ORLEN acquires new production assets in Poland
Polski Koncern Naftowy ORLEN through its 100% subsidiary, ORLEN Upstream, has entered into an agreement to acquire all outstanding shares of FX Energy, listed on the New York stock exchange NASDAQ. The agreed $1.15 (PLN 4,27) per ordinary share and $25 (PLN 92,87) per preference share, equates to approximately $83 million (ca. PLN 308 million) in equity value. The acquisition will add 8,4 mmboe of 2P reserves.
The offer has been approved by the Board of Directors of FX Energy. Under the terms of the agreement, ORLEN Upstream will announce a Tender Offer for the company shares.

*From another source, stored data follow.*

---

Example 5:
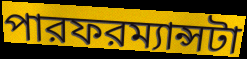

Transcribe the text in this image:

পারফরম্যান্সটা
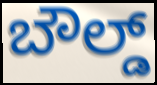
ಬೌಲ್ಡ್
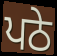
ਪਠੇ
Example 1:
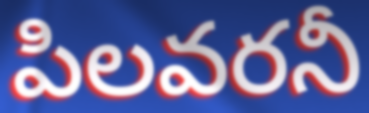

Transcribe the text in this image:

పిలవరనీ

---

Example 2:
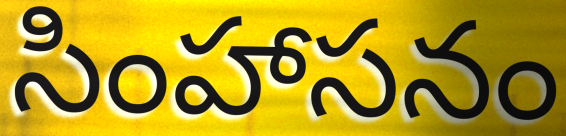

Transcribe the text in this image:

సింహాసనం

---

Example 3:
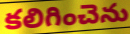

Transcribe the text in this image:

కలిగించెను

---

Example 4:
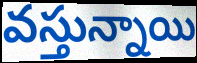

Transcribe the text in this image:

వస్తున్నాయి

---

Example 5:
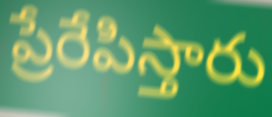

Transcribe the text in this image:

ప్రేరేపిస్తారు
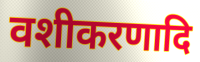
वशीकरणादि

ORLEN Upstream plans to purchase shares tendered by FX Energy shareholders through a subsidiary of ORLEN Upstream registered in US. The total transaction value including the assumption of FX Energy net debt will amount to ca. USD 119 million (ca. PLN 442 million).

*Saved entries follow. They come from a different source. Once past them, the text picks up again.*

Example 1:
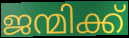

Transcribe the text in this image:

ജന്മിക്ക്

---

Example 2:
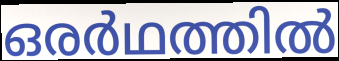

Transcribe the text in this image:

ഒരർഥത്തിൽ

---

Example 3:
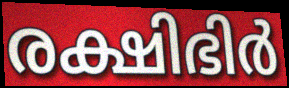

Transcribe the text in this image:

രക്ഷിഭിർ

In line with our strategy in the upstream segment we strive to achieve potential production of 6 mln boe/y in 2017. Today we initiated the process of acquisition of FX Energy, which is the next step in building the upstream portfolio in Poland and abroad. This will allow us to diversify it through expanding our conventional assets and commence production of hydrocarbons by PKN ORLEN in Poland – said Jacek Krawiec, President & CEO of PKN ORLEN.
The assets owned by FX Energy in Poland are located in two areas (Fences and Edge) in the Lowland Poland. The company also possesses a concession block in the Lublin Basin neighbouring ORLEN Upstream’s concessions (Wołomin and Garwolin). FX Energy also produces crude oil from conventional assets in Montana and Nevada, USA.

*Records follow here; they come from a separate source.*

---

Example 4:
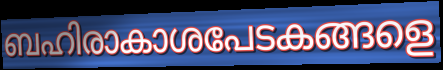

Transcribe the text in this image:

ബഹിരാകാശപേടകങ്ങളെ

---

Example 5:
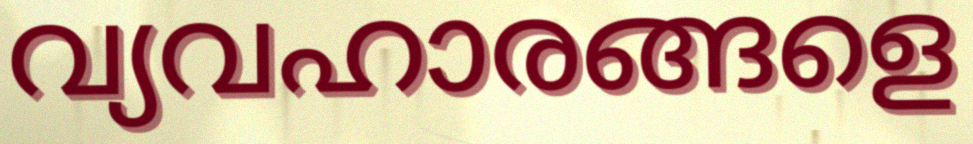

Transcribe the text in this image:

വ്യവഹാരങ്ങളെ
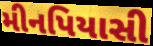
મીનપિયાસી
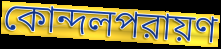
কোন্দলপরায়ণ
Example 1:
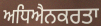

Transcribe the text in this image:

ਅਧਿਐਨਕਰਤਾ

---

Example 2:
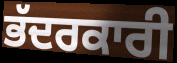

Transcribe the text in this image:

ਭੱਦਰਕਾਰੀ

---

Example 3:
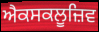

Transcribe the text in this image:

ਐਕਸਕਲੂਜ਼ਿਵ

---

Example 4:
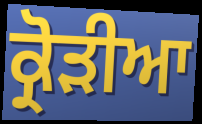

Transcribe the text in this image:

ਕ੍ਰੋੜੀਆ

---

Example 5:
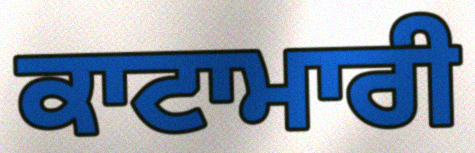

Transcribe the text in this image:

ਕਾਟਾਮਾਰੀ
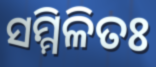
ସମ୍ମିଳିତଃ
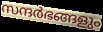
സന്ദർഭങ്ങളും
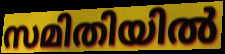
സമിതിയിൽ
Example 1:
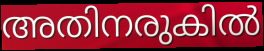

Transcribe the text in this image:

അതിനരുകിൽ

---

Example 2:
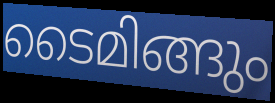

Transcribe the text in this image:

Fences consists of 4 exploration blocks located in Greater Poland Voivodeship in well recognized prospective areas containing numerous concentrations of hydrocarbon deposits. The primary target reservoir and prospective subsurface is Rotliegend sandstone, at a depth below 2,000 meters. This area is perceived as one of the most prospective exploration areas of this kind of geological formation in Poland, with reduced exploratory risk attached. FX Energy owns 49% in 7 producing fields (the remainder being held by Polskie Górnictwo Naftowe i Gazownictwo (PGNiG). The net production amounts to ca. 350 thousand m3 per day of the nitrogen-rich natural gas. The Edge project area consists of 4 exploration blocks 100% owned by FX Energy. The most prospective geological zones in this concession area are the Zechstein and Devonian carbonaceous formations. In addition, in 2013 the company discovered Tuchola deposit currently being prepared for development.
In concession area 255, located in the Lublin Basin, FX Energy holds 51% of shares and has an operator status. PGNiG is a minority shareholder. Main exploration targets are Carboniferous sands and shales as well as Devonian carbonate rocks. A commercial deposit (natural gas plant Wilga) had also previously been discovered at the concession area.
We recognize significant opportunity for ORLEN Upstream to create more synergies in exploration & production projects in Poland thanks to the competences of combined teams and assets – commented Wiesław Prugar, President & CEO of ORLEN Upstream.
Signing the agreement makes the first step to acquisition which is expected to close in 4Q, 2015 or 1Q, 2016. Purchase of all of shares currently held by shareholders will be conducted through a subsidiary of ORLEN Upstream, which will be merged with FX Energy. At the moment of the acquisition the company will be delisted from NASDAQ. Simultaneously, the required approvals of regulatory authorities in Poland, US and other countries related to ORLEN Group activities are pending.